Redox-active molecules play critical roles in various biological functions, including cellular respiration. In bacterial electron transport chains, menaquinones serve as key electron carriers. The first committed enzyme in the menaquinone biosynthesis pathway of Mycobacterium tuberculosis (Mtb), MenD, is allosterically inhibited by 1,4-dihydroxy-2-naphthoic acid (DHNA), the first redox-active metabolite in the pathway. Structural asymmetries in Mtb-MenD suggest that this enzyme operates via a half-of-sites mechanism for catalysis. Here, we investigate the interplay between its catalytic and allosteric mechanisms. Using molecular dynamics (MD) simulations, mutagenesis, kinetic and binding assays, and structural analyses, we identified and characterised mutants of two residues, D141 and D306, involved in stabilising asymmetric conformations associated with allostery.
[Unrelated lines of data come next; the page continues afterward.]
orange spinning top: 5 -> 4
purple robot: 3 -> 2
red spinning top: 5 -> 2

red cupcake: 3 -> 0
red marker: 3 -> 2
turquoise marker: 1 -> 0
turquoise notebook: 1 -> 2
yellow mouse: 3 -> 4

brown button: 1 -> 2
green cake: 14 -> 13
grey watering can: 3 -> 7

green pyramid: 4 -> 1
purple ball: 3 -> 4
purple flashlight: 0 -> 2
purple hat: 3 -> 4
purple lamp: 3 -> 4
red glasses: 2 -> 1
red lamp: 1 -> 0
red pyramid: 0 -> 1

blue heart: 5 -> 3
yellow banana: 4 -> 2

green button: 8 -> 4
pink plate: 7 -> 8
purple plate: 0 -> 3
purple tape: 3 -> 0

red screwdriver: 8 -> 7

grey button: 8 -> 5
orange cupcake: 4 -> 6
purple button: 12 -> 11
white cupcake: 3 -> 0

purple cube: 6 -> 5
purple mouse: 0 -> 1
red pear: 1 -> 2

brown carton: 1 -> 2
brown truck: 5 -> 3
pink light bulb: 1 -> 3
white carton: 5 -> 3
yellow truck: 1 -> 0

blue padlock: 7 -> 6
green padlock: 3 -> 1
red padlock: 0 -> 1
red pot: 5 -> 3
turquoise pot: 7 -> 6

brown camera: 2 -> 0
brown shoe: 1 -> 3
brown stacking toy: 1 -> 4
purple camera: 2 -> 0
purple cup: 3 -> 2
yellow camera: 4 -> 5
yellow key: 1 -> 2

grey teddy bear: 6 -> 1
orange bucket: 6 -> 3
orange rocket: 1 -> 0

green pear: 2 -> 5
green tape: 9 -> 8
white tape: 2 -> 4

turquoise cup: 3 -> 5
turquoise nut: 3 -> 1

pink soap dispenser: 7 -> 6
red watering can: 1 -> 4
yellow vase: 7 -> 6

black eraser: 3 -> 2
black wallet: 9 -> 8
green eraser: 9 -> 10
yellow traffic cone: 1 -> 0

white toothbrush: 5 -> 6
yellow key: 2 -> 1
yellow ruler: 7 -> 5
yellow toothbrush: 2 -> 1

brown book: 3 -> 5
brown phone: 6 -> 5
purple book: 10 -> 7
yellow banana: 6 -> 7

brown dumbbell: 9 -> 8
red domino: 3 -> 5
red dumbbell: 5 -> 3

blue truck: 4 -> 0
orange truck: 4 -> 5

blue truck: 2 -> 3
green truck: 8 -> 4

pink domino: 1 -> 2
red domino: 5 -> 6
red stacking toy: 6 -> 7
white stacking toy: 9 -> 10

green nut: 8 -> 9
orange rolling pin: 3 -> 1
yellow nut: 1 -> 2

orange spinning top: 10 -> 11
These mutations had complex effects on Mtb-MenD's reaction kinetics, with the D306 mutants showing an apparent reversal of the allosteric response to DHNA. Our findings indicate that asymmetric active site conformations may facilitate optimal binding of cofactors and substrates, while the transition between alternating active site conformations is essential for the catalytic cycle. DHNA binding stabilises asymmetry in the tetramer, likely promoting the binding of cofactors, substrates, or reaction intermediates. However, DHNA interferes with the transition between alternating conformations, ultimately impairing turnover and catalytic cycling in Mtb-MenD.